==== Material for this exercise

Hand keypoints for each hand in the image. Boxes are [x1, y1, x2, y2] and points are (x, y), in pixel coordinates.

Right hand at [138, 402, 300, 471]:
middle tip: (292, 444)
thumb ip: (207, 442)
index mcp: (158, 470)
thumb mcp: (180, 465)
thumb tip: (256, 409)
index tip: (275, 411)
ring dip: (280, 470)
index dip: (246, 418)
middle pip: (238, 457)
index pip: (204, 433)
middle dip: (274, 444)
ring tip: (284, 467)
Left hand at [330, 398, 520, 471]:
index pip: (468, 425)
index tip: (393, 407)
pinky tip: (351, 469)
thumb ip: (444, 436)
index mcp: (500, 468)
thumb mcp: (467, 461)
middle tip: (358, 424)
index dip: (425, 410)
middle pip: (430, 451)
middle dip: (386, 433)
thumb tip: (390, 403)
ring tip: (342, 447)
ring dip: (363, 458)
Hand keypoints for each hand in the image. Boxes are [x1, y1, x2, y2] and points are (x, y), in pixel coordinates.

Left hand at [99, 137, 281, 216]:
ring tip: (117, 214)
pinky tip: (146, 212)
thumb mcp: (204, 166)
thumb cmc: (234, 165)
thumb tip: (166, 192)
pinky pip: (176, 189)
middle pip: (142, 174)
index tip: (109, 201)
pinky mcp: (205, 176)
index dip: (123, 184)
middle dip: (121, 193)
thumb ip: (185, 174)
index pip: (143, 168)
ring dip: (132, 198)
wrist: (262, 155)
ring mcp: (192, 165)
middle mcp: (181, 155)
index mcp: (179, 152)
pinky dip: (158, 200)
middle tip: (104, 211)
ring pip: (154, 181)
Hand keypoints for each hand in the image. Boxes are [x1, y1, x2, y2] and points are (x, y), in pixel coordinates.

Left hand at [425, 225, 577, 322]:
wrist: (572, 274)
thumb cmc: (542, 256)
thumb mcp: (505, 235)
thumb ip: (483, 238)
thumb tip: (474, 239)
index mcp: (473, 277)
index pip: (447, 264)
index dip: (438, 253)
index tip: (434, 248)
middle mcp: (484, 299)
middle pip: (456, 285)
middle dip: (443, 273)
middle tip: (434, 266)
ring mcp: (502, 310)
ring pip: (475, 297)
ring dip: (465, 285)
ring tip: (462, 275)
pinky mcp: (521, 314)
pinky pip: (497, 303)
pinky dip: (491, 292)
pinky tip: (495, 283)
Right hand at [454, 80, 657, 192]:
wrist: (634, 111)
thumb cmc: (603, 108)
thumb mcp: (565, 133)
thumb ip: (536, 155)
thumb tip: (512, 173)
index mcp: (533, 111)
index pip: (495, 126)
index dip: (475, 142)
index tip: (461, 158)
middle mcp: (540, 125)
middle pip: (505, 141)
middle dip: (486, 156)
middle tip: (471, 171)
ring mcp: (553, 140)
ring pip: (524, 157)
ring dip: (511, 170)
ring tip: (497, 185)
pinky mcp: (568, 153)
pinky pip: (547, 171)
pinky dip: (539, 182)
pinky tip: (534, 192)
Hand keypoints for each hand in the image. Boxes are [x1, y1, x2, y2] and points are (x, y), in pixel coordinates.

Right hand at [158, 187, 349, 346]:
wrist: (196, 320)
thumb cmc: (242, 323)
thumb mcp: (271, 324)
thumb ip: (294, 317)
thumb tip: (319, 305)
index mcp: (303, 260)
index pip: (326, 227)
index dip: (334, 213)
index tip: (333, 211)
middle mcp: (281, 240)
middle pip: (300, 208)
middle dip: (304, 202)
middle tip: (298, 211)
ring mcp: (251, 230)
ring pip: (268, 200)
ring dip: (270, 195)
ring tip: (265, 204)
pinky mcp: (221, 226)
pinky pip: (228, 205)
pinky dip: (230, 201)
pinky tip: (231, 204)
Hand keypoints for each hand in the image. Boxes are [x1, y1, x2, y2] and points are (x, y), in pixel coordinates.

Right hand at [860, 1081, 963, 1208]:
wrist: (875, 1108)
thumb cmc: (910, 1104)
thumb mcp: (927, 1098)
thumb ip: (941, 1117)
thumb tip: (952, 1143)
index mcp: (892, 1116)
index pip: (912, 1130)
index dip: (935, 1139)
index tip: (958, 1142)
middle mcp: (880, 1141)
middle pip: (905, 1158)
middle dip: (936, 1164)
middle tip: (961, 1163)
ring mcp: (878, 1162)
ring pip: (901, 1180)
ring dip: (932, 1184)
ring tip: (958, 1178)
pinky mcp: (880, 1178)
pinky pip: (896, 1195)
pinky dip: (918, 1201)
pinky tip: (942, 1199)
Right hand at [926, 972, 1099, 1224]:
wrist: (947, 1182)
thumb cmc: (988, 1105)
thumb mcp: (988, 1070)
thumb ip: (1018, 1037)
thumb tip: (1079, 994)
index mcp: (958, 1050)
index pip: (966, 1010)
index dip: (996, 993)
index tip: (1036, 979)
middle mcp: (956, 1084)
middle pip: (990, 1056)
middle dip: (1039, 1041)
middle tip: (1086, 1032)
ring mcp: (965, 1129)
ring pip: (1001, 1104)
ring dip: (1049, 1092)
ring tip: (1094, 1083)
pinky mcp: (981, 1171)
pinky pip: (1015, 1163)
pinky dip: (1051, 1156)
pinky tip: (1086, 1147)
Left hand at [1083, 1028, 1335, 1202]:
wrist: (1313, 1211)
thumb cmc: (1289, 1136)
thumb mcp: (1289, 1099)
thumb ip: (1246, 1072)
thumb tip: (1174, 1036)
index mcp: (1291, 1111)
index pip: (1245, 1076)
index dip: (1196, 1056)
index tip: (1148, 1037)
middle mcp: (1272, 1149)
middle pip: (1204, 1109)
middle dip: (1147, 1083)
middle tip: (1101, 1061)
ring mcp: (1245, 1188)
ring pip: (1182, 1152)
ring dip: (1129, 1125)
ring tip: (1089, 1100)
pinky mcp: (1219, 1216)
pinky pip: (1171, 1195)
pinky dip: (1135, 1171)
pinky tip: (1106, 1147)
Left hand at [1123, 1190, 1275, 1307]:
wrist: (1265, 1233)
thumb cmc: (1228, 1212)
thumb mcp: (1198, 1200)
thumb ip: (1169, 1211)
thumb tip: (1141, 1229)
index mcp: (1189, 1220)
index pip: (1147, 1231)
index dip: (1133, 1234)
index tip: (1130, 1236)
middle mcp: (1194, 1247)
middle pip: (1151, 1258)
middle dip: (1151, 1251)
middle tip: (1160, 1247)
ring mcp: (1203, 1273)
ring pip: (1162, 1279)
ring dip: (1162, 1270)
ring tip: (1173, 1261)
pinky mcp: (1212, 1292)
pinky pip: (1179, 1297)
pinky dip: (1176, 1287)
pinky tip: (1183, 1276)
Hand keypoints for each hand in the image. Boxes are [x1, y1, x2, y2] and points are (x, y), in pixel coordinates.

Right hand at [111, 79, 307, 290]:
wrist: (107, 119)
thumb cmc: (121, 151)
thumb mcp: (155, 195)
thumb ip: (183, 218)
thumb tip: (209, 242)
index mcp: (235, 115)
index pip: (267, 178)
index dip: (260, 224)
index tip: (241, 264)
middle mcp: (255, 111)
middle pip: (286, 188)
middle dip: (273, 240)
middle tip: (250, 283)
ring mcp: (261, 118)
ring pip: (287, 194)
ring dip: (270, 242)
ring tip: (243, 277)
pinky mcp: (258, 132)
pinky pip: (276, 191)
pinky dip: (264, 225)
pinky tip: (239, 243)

========

### Brief:
What is needed is every line of the records above that contains the word "Left".

### Solution for this task:
Left hand at [330, 398, 520, 471]:
Left hand at [99, 137, 281, 216]:
Left hand at [425, 225, 577, 322]:
Left hand at [1083, 1028, 1335, 1202]:
Left hand at [1123, 1190, 1275, 1307]:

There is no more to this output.